Interaction of the zeolitic tuff with Zn-containing simulated pollutant solutions

Abstract

The possibility of removing Zn²⁺ cations from wastewater by ion exchange using natural zeolites as exchangers has been investigated. The process of binding of zinc ions into zeolite structure has been established by several reaction mechanisms as a fast chemical reaction of ion exchange, accompanied by slower adsorption of different ionic species and possible precipitation or coprecipitation with the zeolite structure. The physicochemical phenomena such as hydrolysis and dissolution of surface layers are the result of interaction of zeolite with hydrogen or hydroxyl ions from the solution. Complexation of OH⁻ with Zn²⁺ to form the zinc–hydroxy species strongly depends on pH value and affect the uptake mechanism as to lower dissolution of surface aluminosilicate layers. Structure imperfections as a surface property of mineralogical nonhomogeneous zeolitic grains can lead to formation of sorption surface sites with different energy, which affects the nonuniform distribution of different zinc species adsorbed. It is particularly possible in zeolitic tuff samples with relatively high content of aluminosilicates as minor mineralogical components, which is characteristic of Croatian deposits.

Introduction

The application of a group of crystalline aluminosilicates—natural zeolites—has attracted increasing attention for the past two decades, both in scientific circles and in the chemical processing industry. More than 50 different species of this mineral group have been identified, clinoptilolite among them, as abundant natural zeolite materials found in igneous, sedimentary, and metamorphic deposits. Due to their specific structure and chemical and physical properties, natural zeolites have found applications in the field of pollution control, including control of hardness, heavy metals, ammonium nitrogen, air pollutants, and radioactive contaminants [1], [2], [3], [4], [5].

The framework structure of clinoptilolite consists of interlinked tetrahedral rings creating a layer.
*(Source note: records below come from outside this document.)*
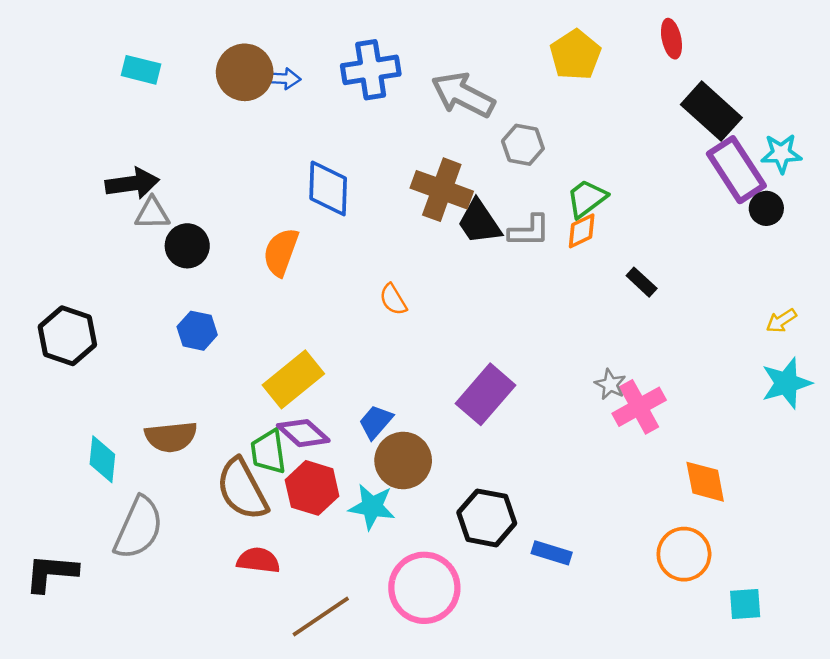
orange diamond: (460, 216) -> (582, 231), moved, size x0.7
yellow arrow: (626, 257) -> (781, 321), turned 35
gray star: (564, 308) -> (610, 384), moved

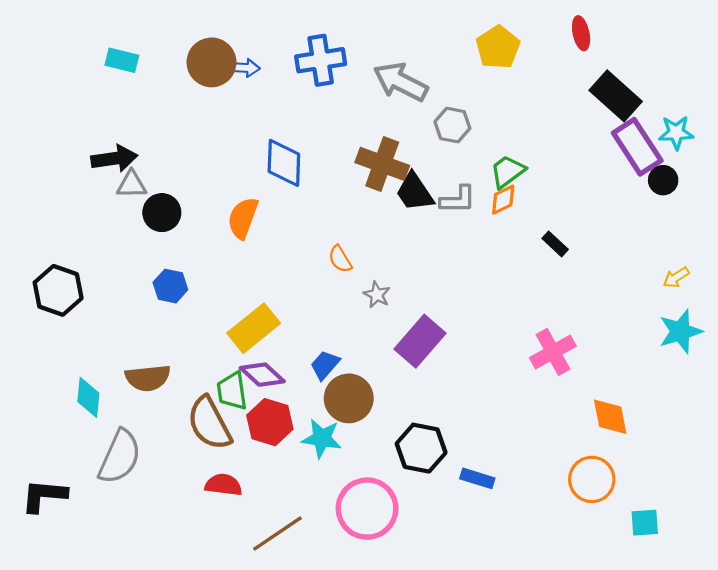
gray star: (610, 384) -> (377, 295), moved

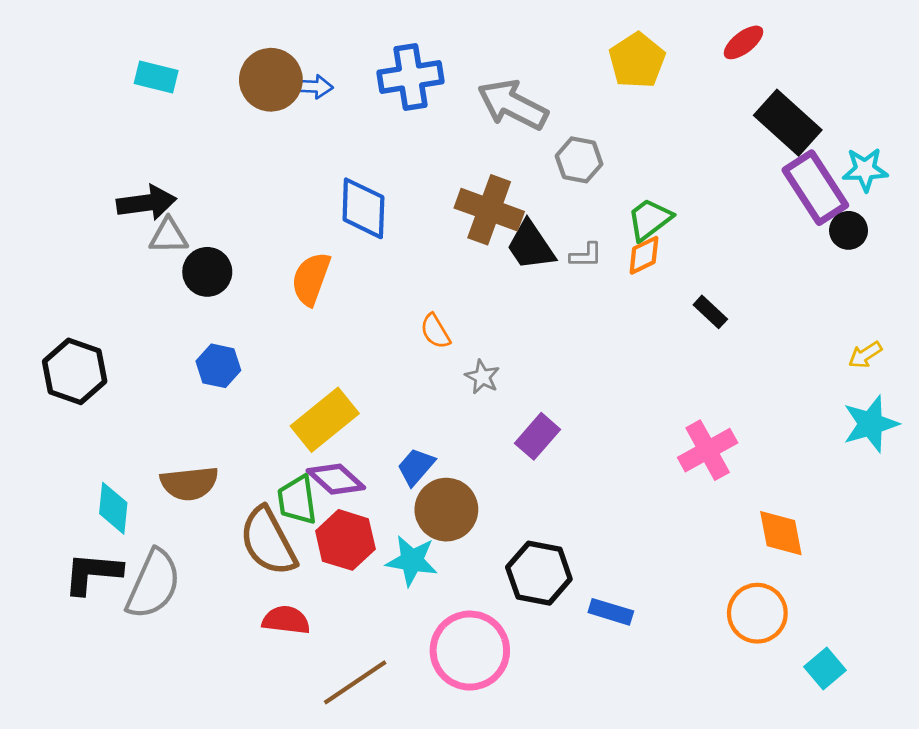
red ellipse: (581, 33) -> (743, 42), turned 64
gray L-shape: (458, 200) -> (586, 255), size x0.7
purple rectangle: (420, 341) -> (538, 436), size x0.7
black L-shape: (44, 496) -> (93, 573), moved
cyan square: (645, 523) -> (825, 668), turned -36

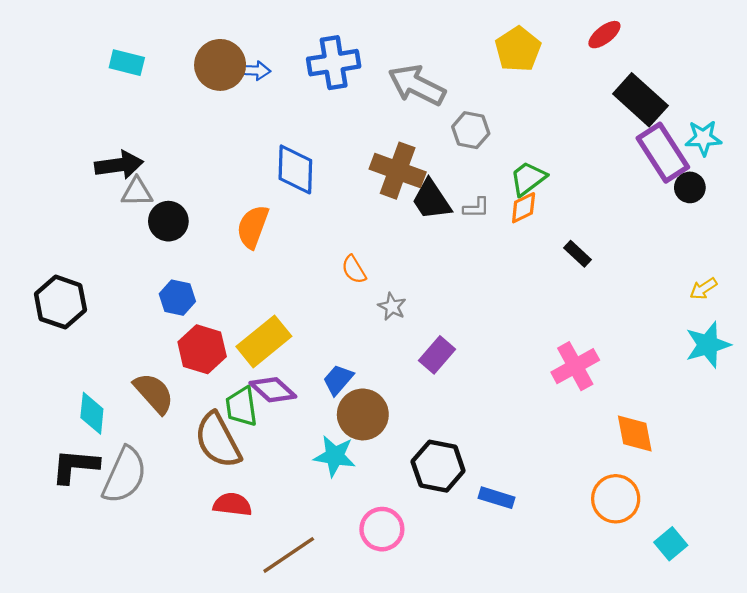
brown semicircle: (189, 483) -> (154, 393), turned -126
red hexagon: (345, 540) -> (202, 349), moved
pink circle: (470, 651) -> (382, 529), size x0.7

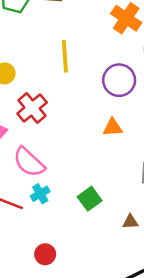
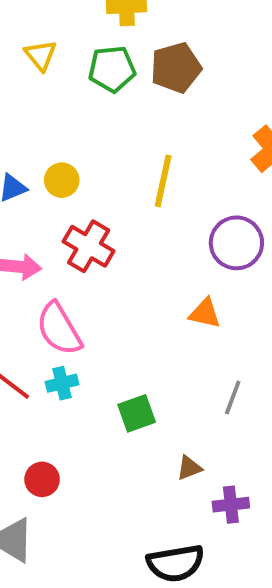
red cross: (32, 108) -> (89, 246), turned -36
brown triangle: (130, 222) -> (189, 468), turned -35

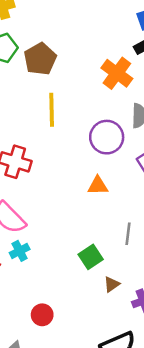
brown pentagon: (176, 68) -> (40, 59), moved
green square: (137, 413) -> (91, 257), moved
red circle: (42, 479) -> (42, 315), moved

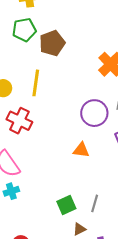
yellow line: (52, 110) -> (36, 83), moved
gray line: (128, 234) -> (95, 203), moved

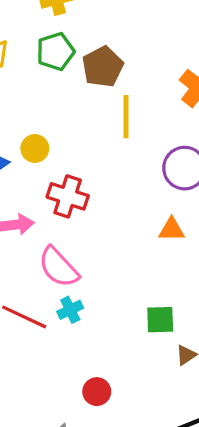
yellow line: (36, 83) -> (126, 117), moved
green square: (66, 205) -> (160, 320), turned 30

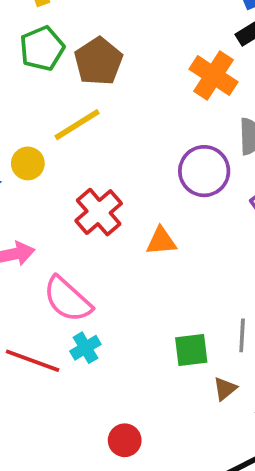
yellow line: (126, 117) -> (77, 125), moved, turned 63
red cross: (68, 196) -> (99, 212), moved, turned 36
orange triangle: (172, 229) -> (161, 241), moved

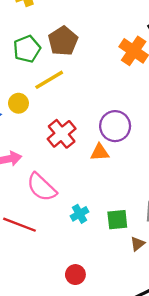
green pentagon: (42, 48) -> (27, 49), moved
purple circle: (204, 171) -> (115, 126), moved
cyan cross: (85, 348) -> (80, 214), moved

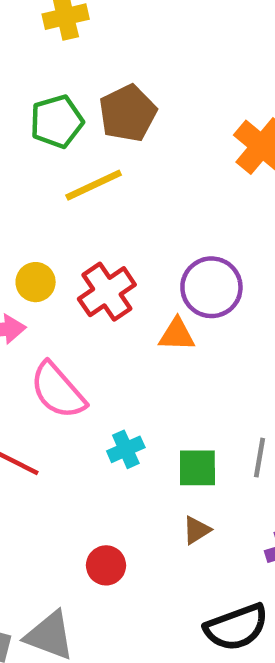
yellow circle: (18, 103) -> (36, 282), moved
brown triangle: (138, 244) -> (196, 530), moved

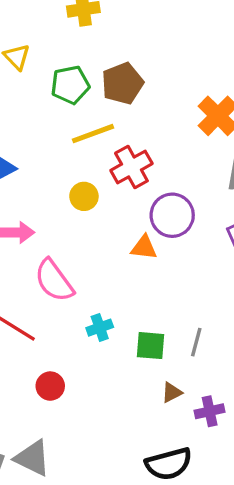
yellow circle: (36, 282) -> (84, 196), moved
red cross: (107, 292) -> (131, 167), moved
brown triangle: (196, 530) -> (172, 392), moved
red circle: (106, 565) -> (50, 386), moved

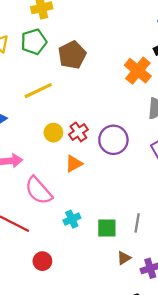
green pentagon: (70, 85) -> (34, 42), moved
yellow line: (93, 134) -> (38, 91), moved
red cross: (131, 167) -> (78, 132), moved, size x0.7
orange triangle: (144, 248) -> (74, 164), moved, turned -30

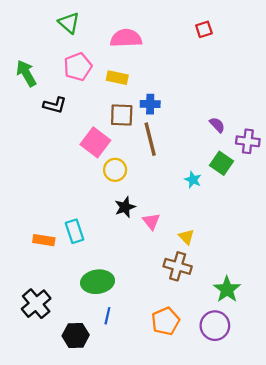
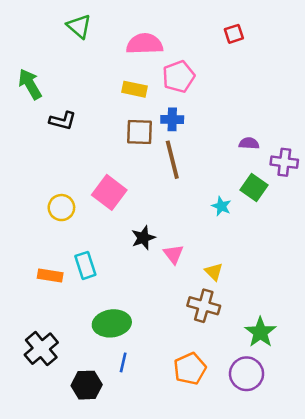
pink pentagon: (78, 67) -> (179, 77), moved
purple semicircle: (217, 125) -> (249, 143), turned -42
pink square: (95, 142) -> (109, 192), moved
yellow circle: (115, 170) -> (61, 208), moved

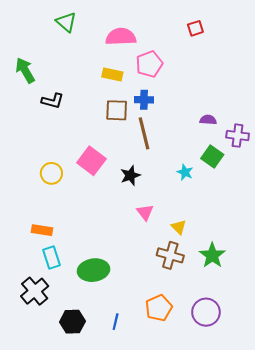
black star: (143, 238) -> (130, 175), moved
cyan rectangle: (85, 265) -> (51, 257), moved
green star: (260, 332) -> (212, 255), moved
blue line: (123, 362) -> (116, 322), moved

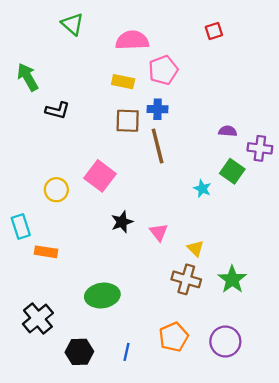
black star: (130, 175) -> (122, 222), moved
cyan rectangle: (51, 257) -> (21, 227), moved

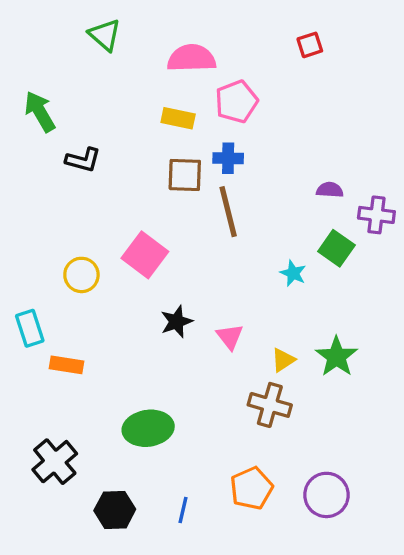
yellow triangle: (195, 248) -> (283, 360), turned 42
green star: (232, 279) -> (336, 357), moved

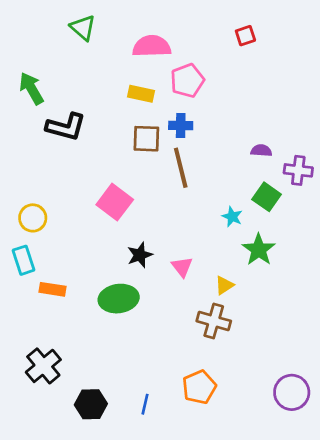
black L-shape: (83, 160) -> (66, 127), size x1.4
yellow circle: (81, 275) -> (33, 218), moved
green star: (336, 357) -> (259, 250), moved
green ellipse: (148, 428) -> (119, 299), moved
purple circle: (326, 495) -> (292, 392), moved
Between these layers there are 8- and 10-tetrahedral-ring channels open in which exchangeable cations (Na, K, Ca, and Mg) are located, coordinated with H₂O molecules [6], [7]. Structural properties and large natural deposits make attractive the potential use of clinoptilolite as inexpensive cation exchange material for removal of heavy metal ions from the industrial waste solutions.

This study aims to explain the fundamentals of ion exchange equilibria in zeolite–aqueous solution systems from the aspect of stoichiometry of ionic species exchanged, amount of metal ion uptake, and ion exchange capacity [7], [8]. The chemical behavior of this natural material in aquatic environment of different initial pH values helps to explain the mineral–water interactions. These interactions are associated with different physicochemical reactions as dissolution, ion exchange, sorption, and possibly surface precipitation. Investigations of these interactions are important for their application in environmental chemistry, especially in development of tertiary wastewater treatment processes with extreme pH values and saline environments.